Prince Philip was bitterly disappointed that his three sisters could not be invited to his wedding in 1947. After the war, however, the British royal family re-established their relationship with their German relatives. Prince Charles often visited his aunts and cousins in Germany and became close to them. There is certainly no bitterness now.
The Jacobite claimant to the British throne is Duke Franz of Bavaria (b. 1933), great-grandson of the last King of Bavaria. Since the Stuart male line died out in 1807, none of the Jacobite "claimants" have had any interest in pursuing their claim.
This website is an exhaustive and fascinating resource on Jacobitism:
http://www.jacobite.ca
I am sympathetic to the Jacobite cause in theory, but loyal to the House of Windsor in practice.
Following Germany's defeat in the first World War...Prince Christoph [1901-1943]...considered Hitler to be Germany's saving grace. But by...1942, 'Cri' Hesse's views had radically changed. Although he was unable to speak publically, Prince Christoph no longer believed in Adolf Hitler...After the war, Christoph had planned to leave the Nazi party and his job...Prince Christoph of Hesse did serve in the Luftwaffe, but he never took part in bombing raids over London. [my emphasis]

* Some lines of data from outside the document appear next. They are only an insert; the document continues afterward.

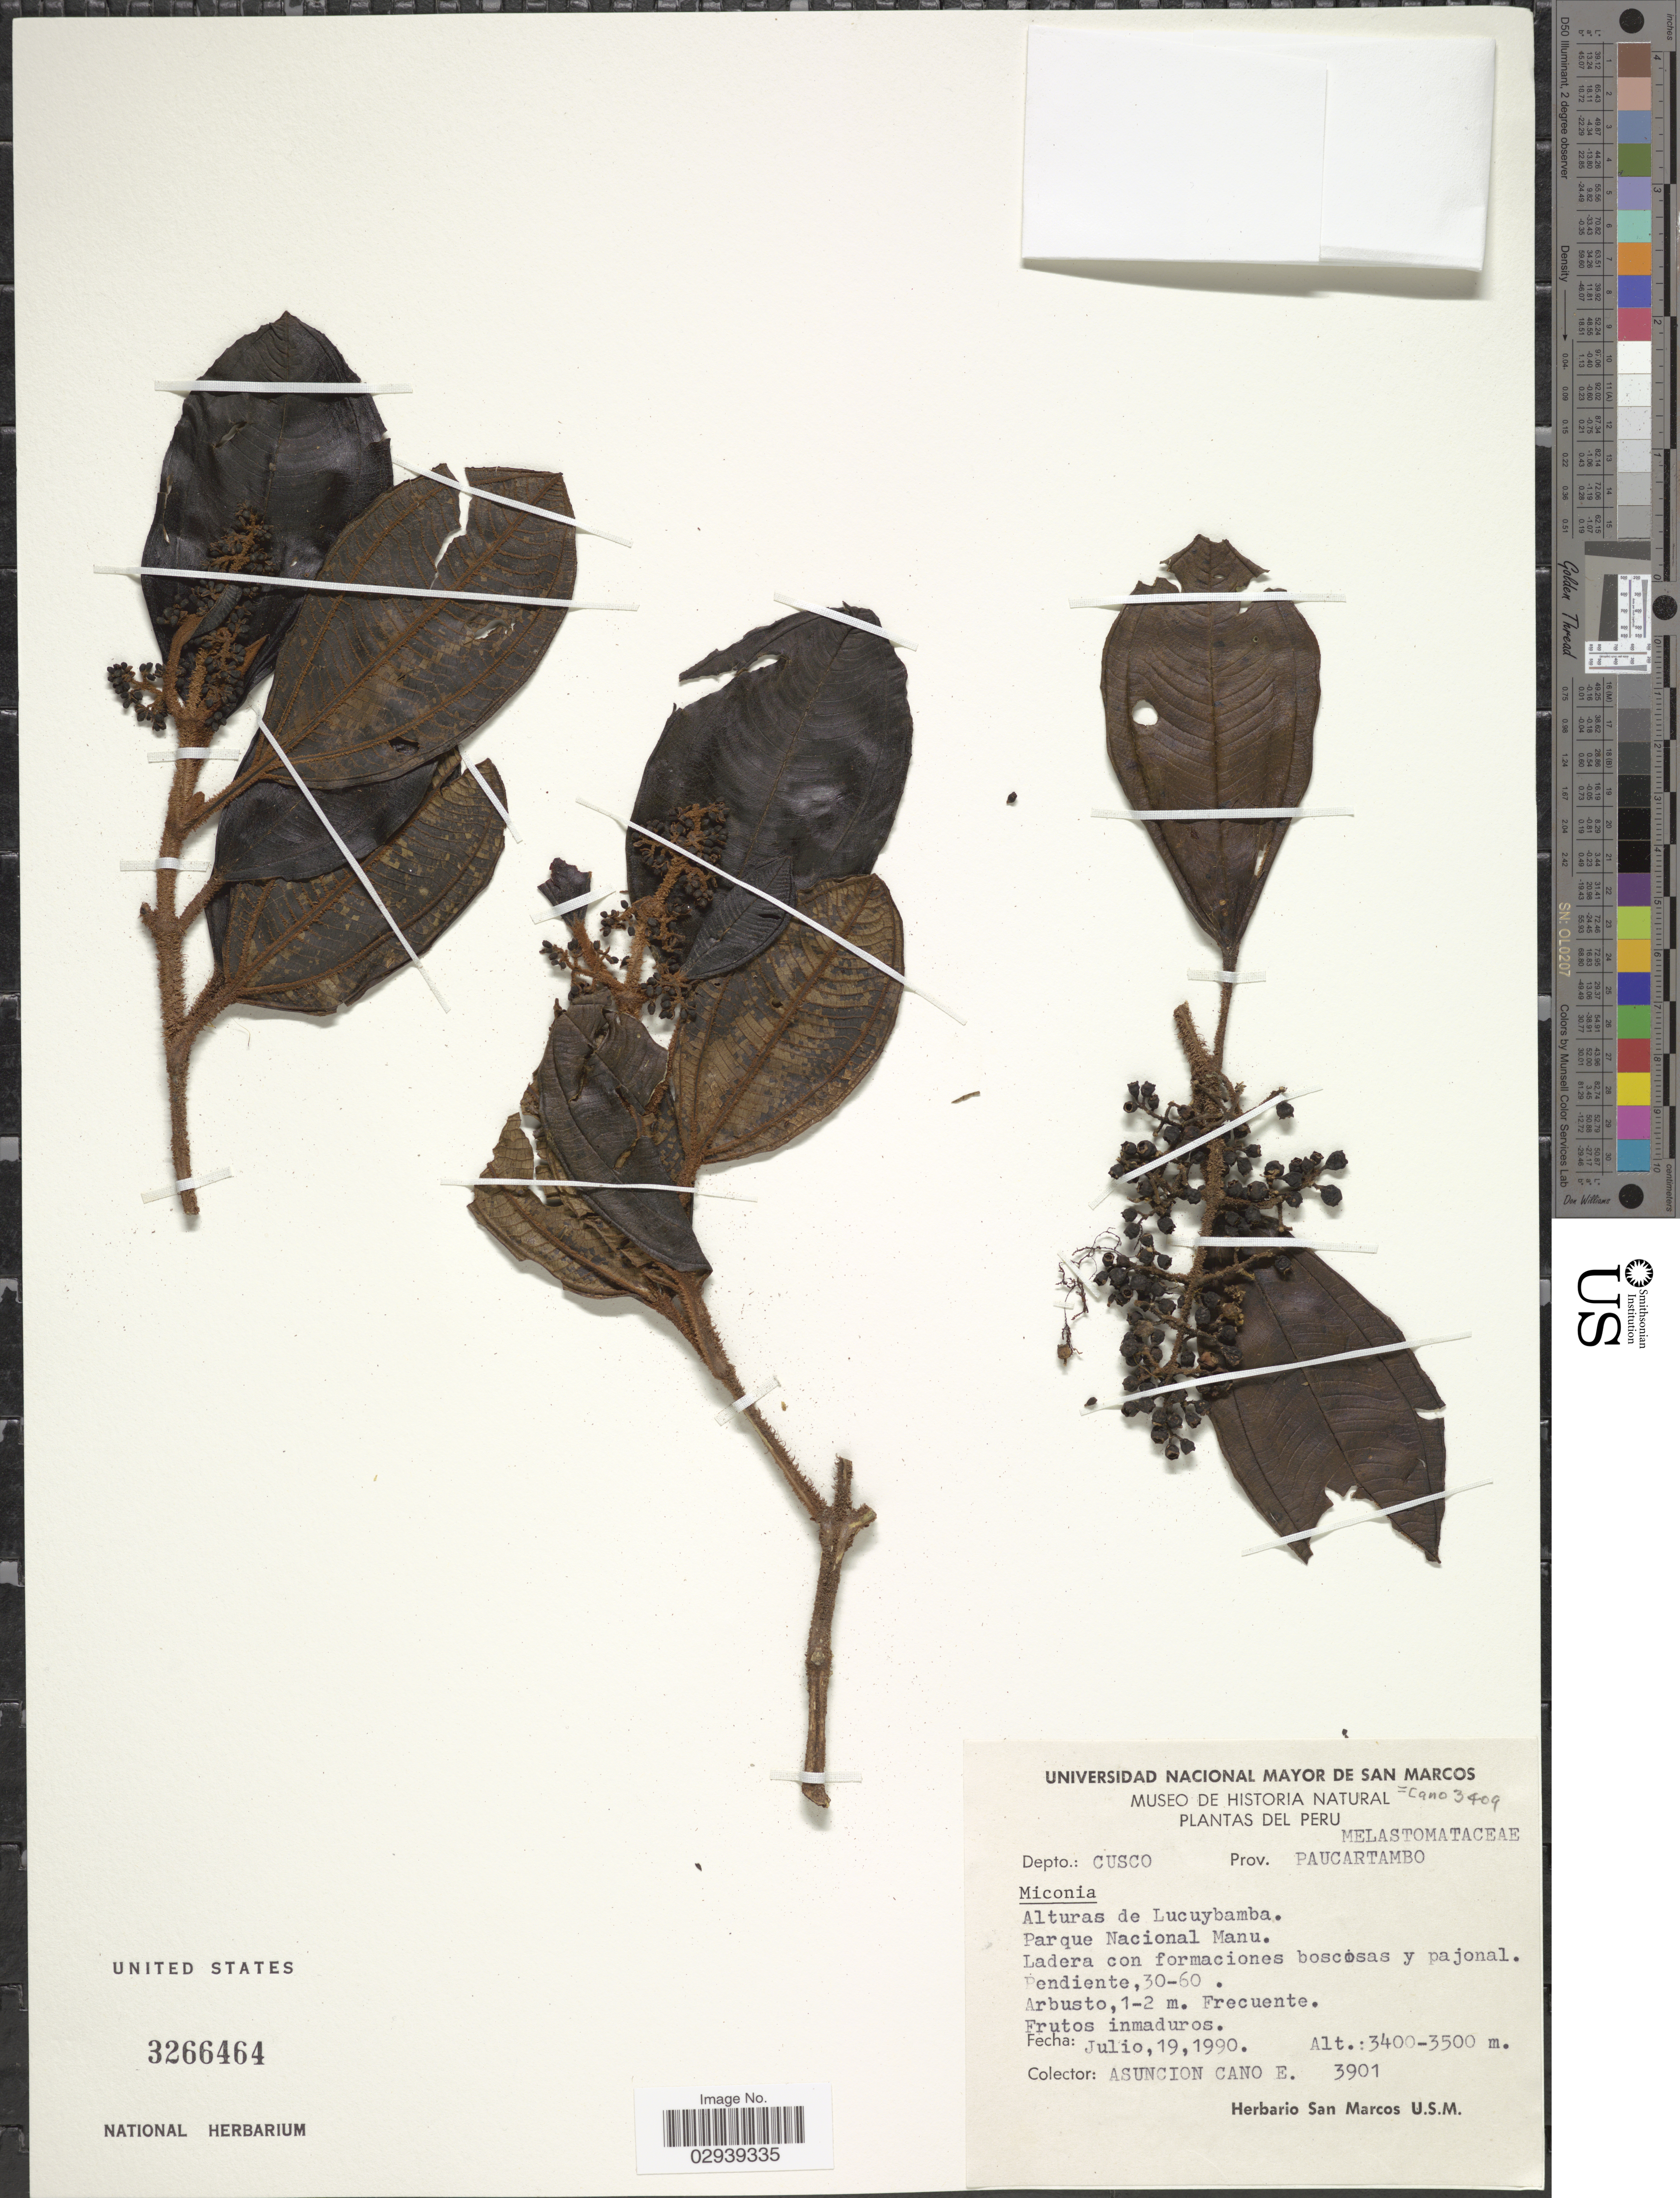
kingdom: Plantae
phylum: Tracheophyta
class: Magnoliopsida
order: Myrtales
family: Melastomataceae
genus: Miconia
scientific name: Miconia farfanii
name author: Jan.M. Burke & Michelang.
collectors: A. Cano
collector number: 3901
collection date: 1990-07-19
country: Peru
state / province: Cusco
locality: Depto. Cusco. Prov. Paucartambo. Alturas de Lucuybamba. Parque Nacional Manu.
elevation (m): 3400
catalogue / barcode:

Louis II (Ludwig II) is the king famous for building castles.
Maximilian's younger brother Otto was king of Greece from 1832 to 1862 but was forced to abdicate, after which the Danish line which Prince Philip is descended from took over.
King Otto (1848-1916), who was mentally ill and unmarried, was forced to abdicate in 1913 in favor of his cousin Ludwig III (1845-1921), son of the regent Luitpold (1821-1912).
Ludwig III was the last King of Bavaria (1913-18). His son and heir was Crown Prince Ruprecht (1869-1955), father of Albrecht (1905-1996), father of Franz (b. 1933). See http://pages.prodigy.net/ptheroff/gotha/bavaria.html
The Jacobite claim came through Ludwig III's wife Maria Theresa (1849-1919).
Thanks. Langer's chart did not show Ludwig III as having been king. The direct line from James VII & II died out in 1807 with the death of Cardinal York...I believe the Wittelsbach claim goes back to an earlier Stuart woman who married Philippe, the younger brother of Louis XIV of France.